Anxiety among whites about losing social status to African-Americans and other racial minorities could be linked to rising short-term mortality rates for the group, a new study suggests.

Analyzing administrative mortality and social survey data from 2000 until 2016, public health researchers at the University of Toronto found that the threat of losing status and certain privileges is seemingly a major driver for increased deaths among white Americans.

White Mortality Rates

A new study suggests that an increase in short-term mortality rates among white Americans is correlated with a fear of losing their social status to Black people. (Photo: Classen Rafael EyeEm/Getty Images)

Arjumand Siddiqi, lead author of the study and an associate professor of epidemiology at the Dalla Lana School of Public Health, called the findings “startling.”

“For perhaps the first time, we’re suggesting that a widespread population health phenomenon can’t be explained by actual social or economic status disadvantage, but instead is driven by a perceived threat to status,” she told U of T News.

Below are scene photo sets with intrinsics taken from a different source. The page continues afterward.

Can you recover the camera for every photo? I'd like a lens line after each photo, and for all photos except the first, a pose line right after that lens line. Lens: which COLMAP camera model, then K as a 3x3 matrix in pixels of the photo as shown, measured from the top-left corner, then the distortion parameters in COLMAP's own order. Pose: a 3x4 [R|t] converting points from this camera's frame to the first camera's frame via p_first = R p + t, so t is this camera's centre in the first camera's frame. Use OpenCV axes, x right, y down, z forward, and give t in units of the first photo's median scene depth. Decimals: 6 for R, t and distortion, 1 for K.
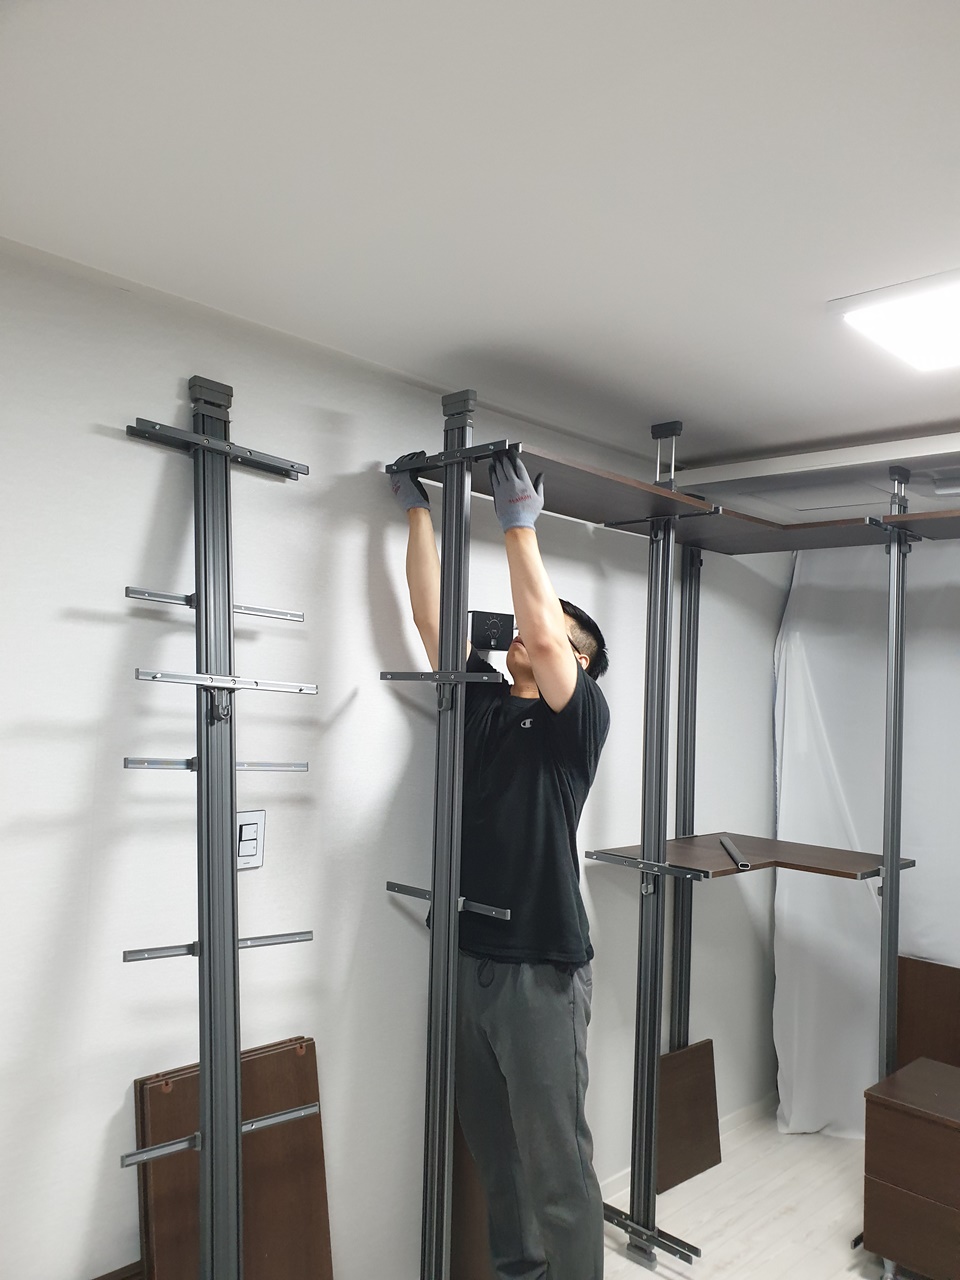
lens RADIAL K [[999.9, 0, 488.0], [0, 999.9, 650.8], [0, 0, 1]] dist [0.013107, 0.002644]
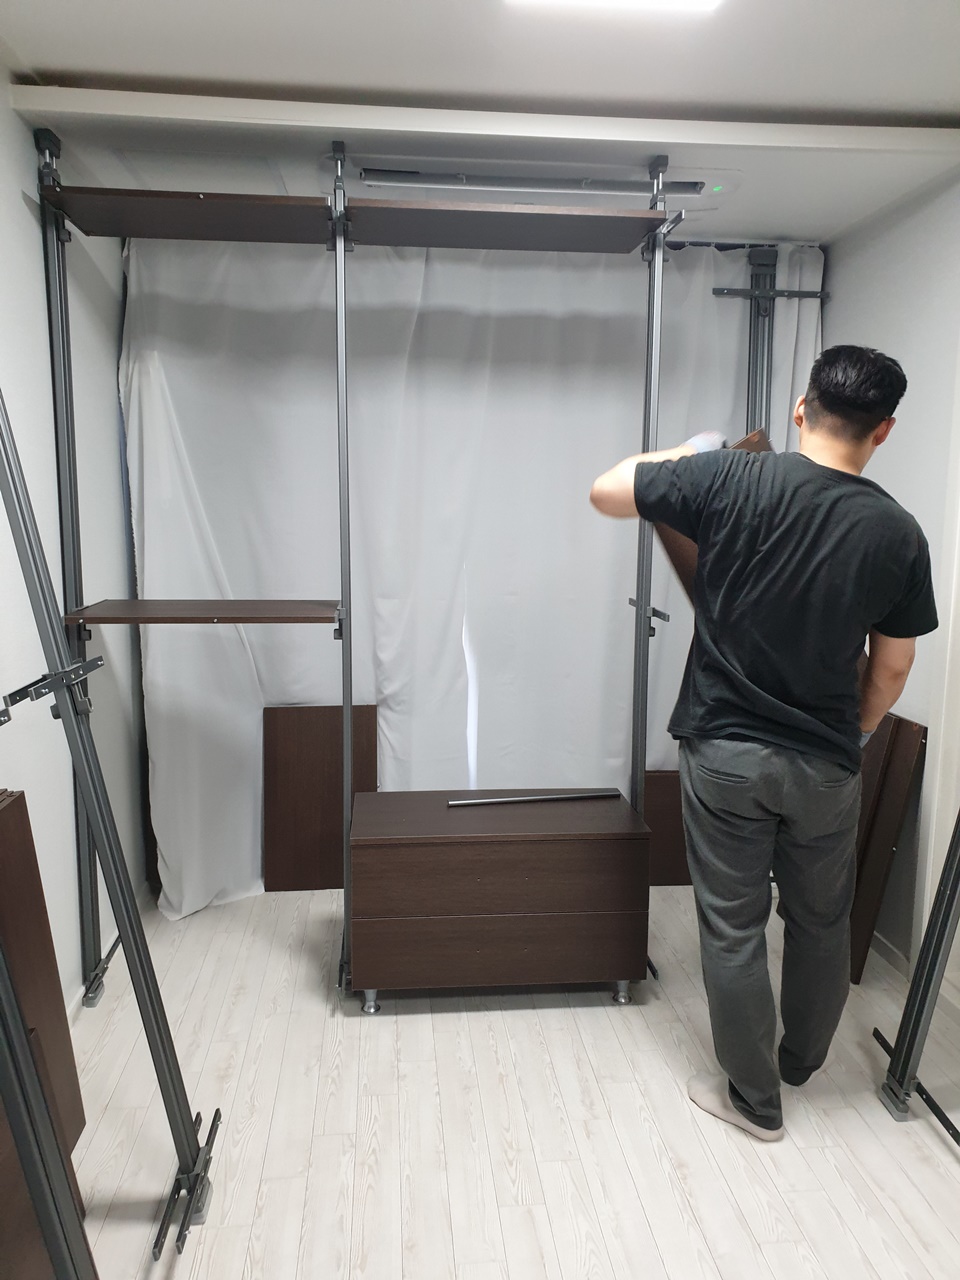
lens RADIAL K [[999.9, 0, 480.0], [0, 999.9, 640.7], [0, 0, 1]] dist [0.013107, 0.002644]
pose [[0.645537, -0.143647, 0.750098, -0.221183], [-0.011909, 0.980140, 0.197951, 0.062321], [-0.763636, -0.136717, 0.631006, 0.320377]]
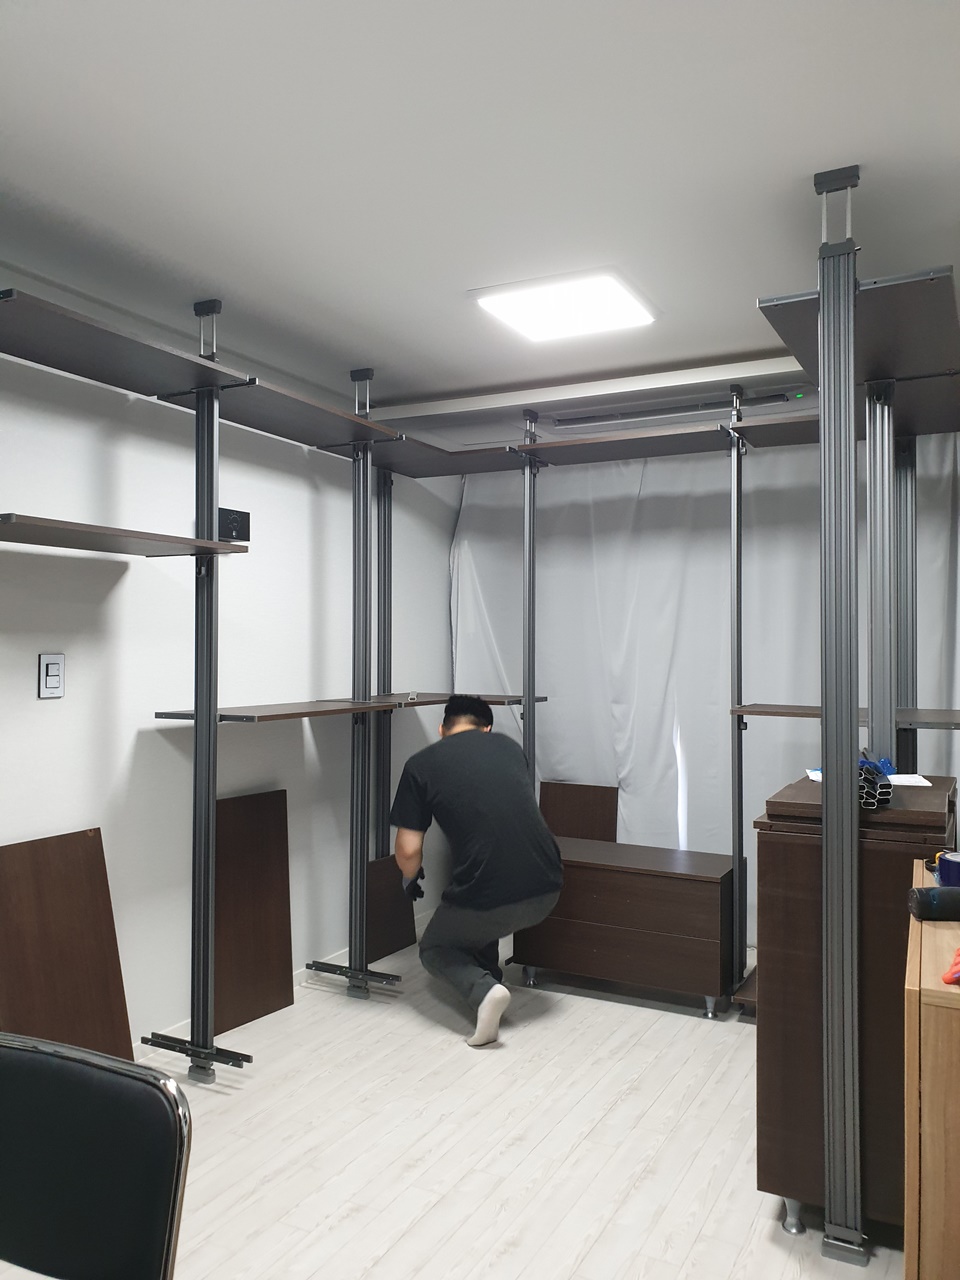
lens RADIAL K [[999.9, 0, 475.3], [0, 999.9, 633.3], [0, 0, 1]] dist [0.013107, 0.002644]
pose [[0.958495, -0.029306, 0.283599, -0.062636], [0.021610, 0.999309, 0.030227, 0.082072], [-0.284289, -0.022844, 0.958466, -0.314404]]
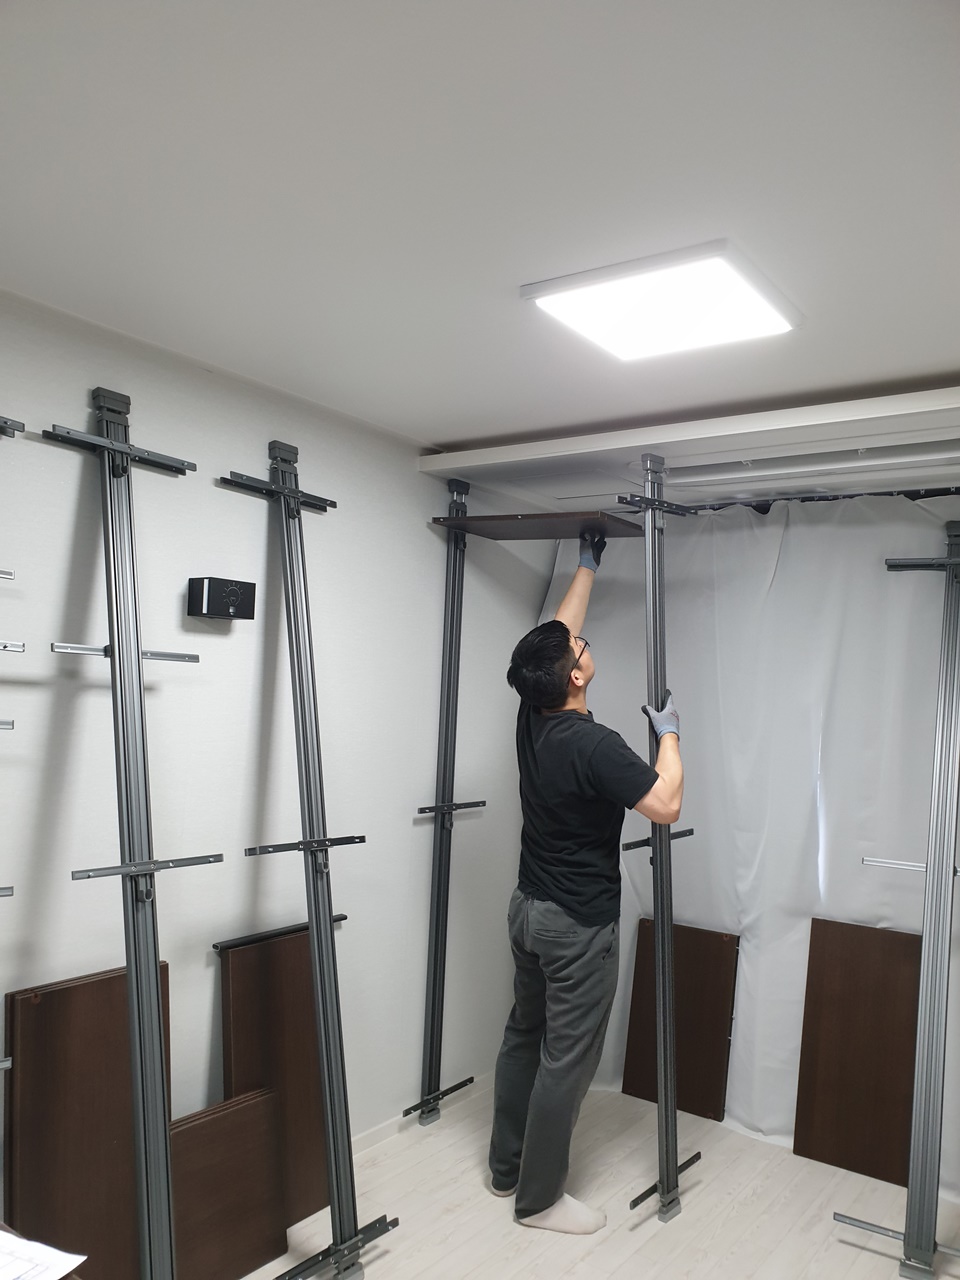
lens RADIAL K [[999.9, 0, 476.4], [0, 999.9, 651.5], [0, 0, 1]] dist [0.013107, 0.002644]
pose [[0.989810, 0.013116, 0.141792, 0.099246], [-0.013258, 0.999912, 0.000060, 0.028038], [-0.141779, -0.001940, 0.989896, -0.039788]]
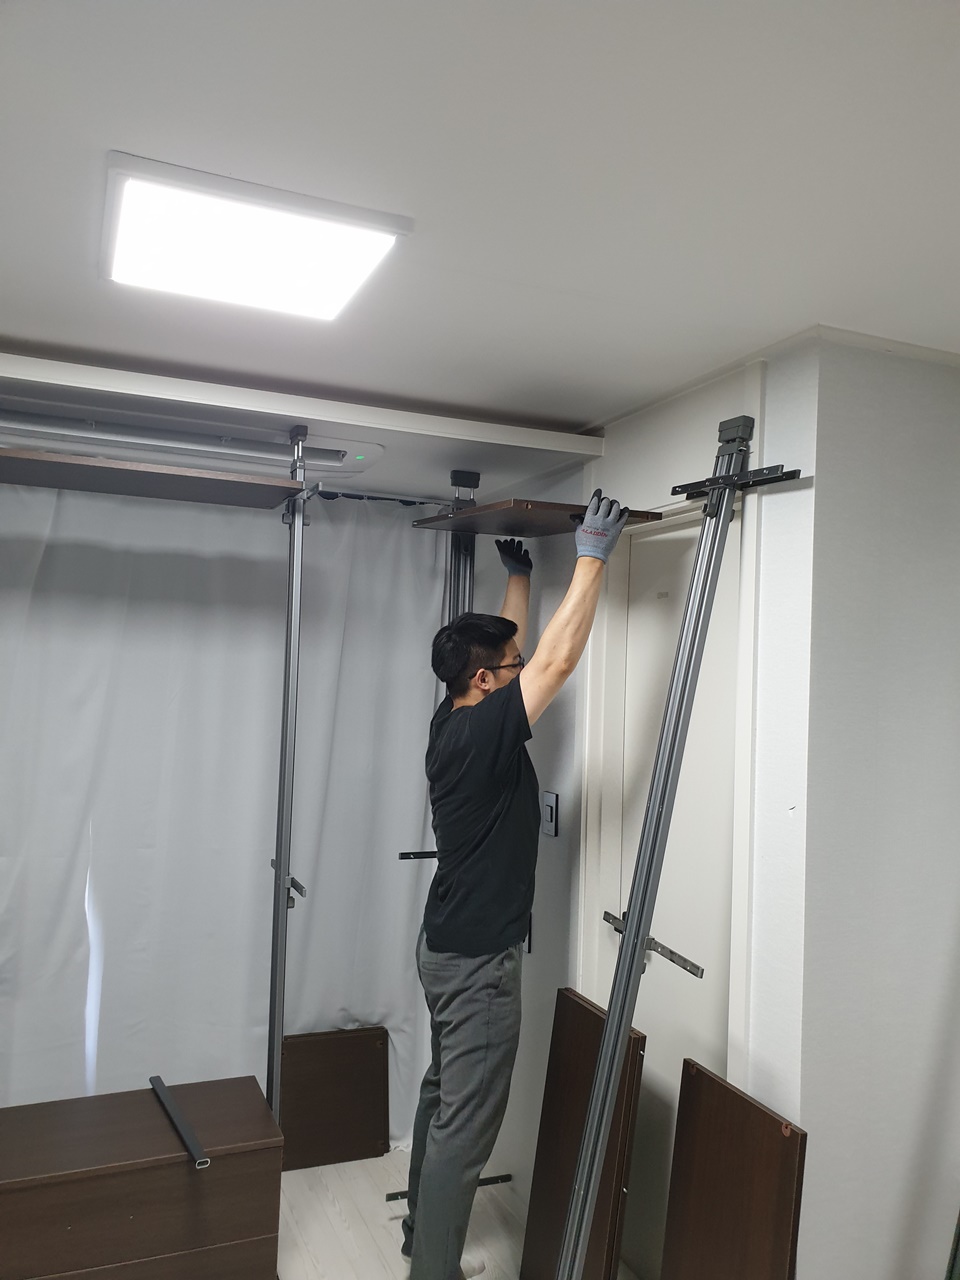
lens RADIAL K [[999.9, 0, 486.9], [0, 999.9, 648.3], [0, 0, 1]] dist [0.013107, 0.002644]
pose [[0.382827, 0.002996, 0.923815, -0.152630], [-0.053940, 0.998361, 0.019115, -0.013379], [-0.922244, -0.057148, 0.382361, 0.309001]]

The report, published in the December 2019 edition of “Population Health,” showed the worst outcomes were concentrated among uneducated whites. However, evidence of the damaging trend was found across all educational backgrounds.

“The anxiety of whites is coming from a misperception that their dominant status in society is being threatened, which is manifesting in multiple forms of psychological [and] physiological stress,” Siddiqi explained, saying these stressors are leading to more “deaths of despair” due to alcoholism, drug use, overdoses and suicides.

This is despite the fact there’s zero evidence showing that white people are struggling to keep up or are somehow worse off.

In the study, researchers highlighted the 2016 election of President Donald Trump, whose divisive and incendiary rhetoric has stoked fears of a racial threat against white Americans. Moreover, survey data showed that those who supported Trump, 73, had fears about increased racial diversity in the U.S. and the nation’s interdependence with a growing, globalized world.

“Status is a major predictor of health so our team hypothesized that it was a perception among whites that Blacks are economically catching up to them, when, in fact, income inequality and other socioeconomic factors continue  to affect Black Americans more unfavourably,” Siddiqi said.

Black mortality rates have outpaced those of white Americans for decades. A study published by the University of Michigan last month concluded that various forms of discrimination were associated with poor health outcomes for Black folks, including increased risk of suicide among African-American men.

However, data shows the mortality rates of Blacks have been on the decline since 1999, while mortality rates for working-age whites have done just the opposite, the study author said.

“With the very real rise in economic instability over the last several decades, we’d expect mortality rates to rise in the most socioeconomically disadvantaged groups of all races,” Siddiqi said. “But this isn’t the case.

“Instead we’re seeing a striking reversal among working-age whites, which seems to be driven principally by anxiety among whites about losing social status to blacks … which is a newly identified population health phenomenon that requires further research,” she concluded.